A form of depression that correlates with the change of seasons, Seasonal Affective Disorder (SAD) affects approximately 10 million Americans each year and is more common in women than men. Most sufferers tend to have difficulties in the winter because there’s less daylight, which causes a disruption with your internal clock that triggers depression. Less light also means less serotonin which can also make you feel blue. If you have SAD, there are some methods of treatment that can help you feel like your true self year-round.
Broad-band light therapy is frequently used as a treatment option because it mimics the effect of sunlight. Patients can either get a light box or a visor that’s worn like a hat. Sessions typically last between 30 and 60 minutes each day during the fall and winter months.
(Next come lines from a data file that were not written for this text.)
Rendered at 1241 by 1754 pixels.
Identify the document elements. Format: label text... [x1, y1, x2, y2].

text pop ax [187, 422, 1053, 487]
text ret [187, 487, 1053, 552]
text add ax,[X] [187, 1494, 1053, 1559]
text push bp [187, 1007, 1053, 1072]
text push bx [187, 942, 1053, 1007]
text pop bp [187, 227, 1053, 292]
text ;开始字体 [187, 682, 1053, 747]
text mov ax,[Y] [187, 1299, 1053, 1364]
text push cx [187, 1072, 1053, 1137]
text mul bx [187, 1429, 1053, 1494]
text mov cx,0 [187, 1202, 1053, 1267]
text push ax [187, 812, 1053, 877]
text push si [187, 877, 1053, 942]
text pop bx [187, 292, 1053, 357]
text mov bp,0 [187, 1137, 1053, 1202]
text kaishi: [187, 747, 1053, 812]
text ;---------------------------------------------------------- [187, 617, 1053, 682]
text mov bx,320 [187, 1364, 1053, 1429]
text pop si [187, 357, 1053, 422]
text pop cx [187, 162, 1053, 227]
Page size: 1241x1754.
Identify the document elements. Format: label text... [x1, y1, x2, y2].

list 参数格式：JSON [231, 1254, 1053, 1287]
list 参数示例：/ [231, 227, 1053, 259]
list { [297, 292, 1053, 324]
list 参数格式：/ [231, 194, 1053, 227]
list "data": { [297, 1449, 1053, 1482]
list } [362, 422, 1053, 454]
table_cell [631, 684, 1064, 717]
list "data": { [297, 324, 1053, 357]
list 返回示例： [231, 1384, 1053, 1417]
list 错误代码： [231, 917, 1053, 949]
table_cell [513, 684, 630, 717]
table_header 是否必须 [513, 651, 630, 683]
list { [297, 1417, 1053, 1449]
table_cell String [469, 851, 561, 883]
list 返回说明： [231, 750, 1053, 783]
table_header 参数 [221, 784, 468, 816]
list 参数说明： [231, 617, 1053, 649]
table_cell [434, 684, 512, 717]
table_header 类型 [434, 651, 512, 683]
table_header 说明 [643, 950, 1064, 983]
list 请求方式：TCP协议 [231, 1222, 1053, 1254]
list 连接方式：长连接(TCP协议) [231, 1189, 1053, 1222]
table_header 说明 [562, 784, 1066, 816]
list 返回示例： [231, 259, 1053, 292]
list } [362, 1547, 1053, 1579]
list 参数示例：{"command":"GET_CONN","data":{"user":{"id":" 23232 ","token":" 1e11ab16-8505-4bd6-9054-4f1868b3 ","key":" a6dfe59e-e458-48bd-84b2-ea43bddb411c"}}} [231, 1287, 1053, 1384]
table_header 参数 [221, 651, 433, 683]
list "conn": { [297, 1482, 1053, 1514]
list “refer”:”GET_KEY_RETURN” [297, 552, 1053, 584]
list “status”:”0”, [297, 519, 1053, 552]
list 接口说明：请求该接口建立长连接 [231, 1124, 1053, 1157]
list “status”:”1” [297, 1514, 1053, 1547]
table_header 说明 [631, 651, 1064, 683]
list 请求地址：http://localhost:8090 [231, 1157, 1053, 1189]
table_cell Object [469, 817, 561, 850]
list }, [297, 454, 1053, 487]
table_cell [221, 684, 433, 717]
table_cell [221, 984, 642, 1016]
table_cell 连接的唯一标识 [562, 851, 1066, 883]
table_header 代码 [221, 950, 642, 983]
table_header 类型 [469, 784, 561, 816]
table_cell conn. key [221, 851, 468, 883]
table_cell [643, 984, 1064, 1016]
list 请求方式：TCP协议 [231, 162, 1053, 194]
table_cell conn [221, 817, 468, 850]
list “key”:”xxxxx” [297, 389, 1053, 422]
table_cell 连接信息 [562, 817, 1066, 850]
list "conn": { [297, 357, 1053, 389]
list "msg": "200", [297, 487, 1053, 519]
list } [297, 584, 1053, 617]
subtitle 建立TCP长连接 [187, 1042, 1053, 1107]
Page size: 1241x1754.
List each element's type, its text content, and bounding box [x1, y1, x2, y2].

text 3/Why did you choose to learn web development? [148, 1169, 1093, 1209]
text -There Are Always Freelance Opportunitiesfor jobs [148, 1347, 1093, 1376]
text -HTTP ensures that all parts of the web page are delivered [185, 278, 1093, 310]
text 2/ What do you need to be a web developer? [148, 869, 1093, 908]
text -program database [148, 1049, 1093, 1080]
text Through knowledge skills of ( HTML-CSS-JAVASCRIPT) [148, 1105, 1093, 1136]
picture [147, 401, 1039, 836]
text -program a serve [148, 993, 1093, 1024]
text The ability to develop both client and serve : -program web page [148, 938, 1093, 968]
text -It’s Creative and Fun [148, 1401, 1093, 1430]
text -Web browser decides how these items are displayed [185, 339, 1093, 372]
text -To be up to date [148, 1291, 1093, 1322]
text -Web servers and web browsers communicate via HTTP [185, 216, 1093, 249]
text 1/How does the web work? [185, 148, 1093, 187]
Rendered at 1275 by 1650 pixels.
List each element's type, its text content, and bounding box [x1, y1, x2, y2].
While there are generally few side effects, talk to your doctor before purchasing a light box or visor because those with sensitive skin, manic depressive disorders, or previous/current eye disorders can have adverse results. Remember, nothing truly replaces natural sunlight, so bundle up and try to spend as much time outside as you can — even taking a brief walk on your lunch break can be effective. Sunlight raises levels of serotonin, a mood-regulating chemical that helps brain cells communicate.
CBT helps those with SAD replace negative feelings, thoughts, and behavior with positive thinking and actions — such as doing something you enjoy like having lunch with a friend or maintaining a hobby. Studies indicate that CBT may be more effective in treating SAD for the long term because it can change one’s way of thinking and behavioral responses in stressful situations.
Good old-fashioned exercise is a fantastic remedy for both body and mind. Activity improves mood because it raises levels of feel good neurotransmitters in the brain that can also have a meditative effect. The endorphin rush (sometimes called a runner’s high) is liable to last for hours after you’re done working out. Studies show that exercise is even more effective when combined with light, so consider heading outside. Take advantage of the winter with a sport like ice skating or skiing if the weather is cooperating.
Taking medication should not be the first or only solution for treating SAD as you can run the risk of addiction — some drugs can even cause suicidal thoughts. If your doctor feels you are a candidate for medication, he/she might prescribe a selective serotonin reuptake inhibitor to boost the serotonin levels in the brain, or bupropion to boost three different chemical messengers: serotonin, norepinephrine, and dopamine. An extended-release version can be taken in the early fall before depression really kicks in.
Take Extra Measures If You Have A Dual Diagnosis
Several people with SAD noted that they have at least one close relative with a severe depressive disorder (55 percent) while 34% are related to someone with an alcohol addiction.
It’s not uncommon for someone to struggle with SAD and substance abuse. Research has shown that Dual Diagnosis patients have a better chance at recovery when both disorders are treated simultaneously because the symptoms of SAD are likely to encourage drinking and deter them from their path to recovery.
The symptoms of SAD are very similar to those of someone with chronic depression. This is why it’s important that you speak to your doctor so he/she can rule out any other potential disorders. If at any time you experience suicidal thoughts or behavior, seek help immediately.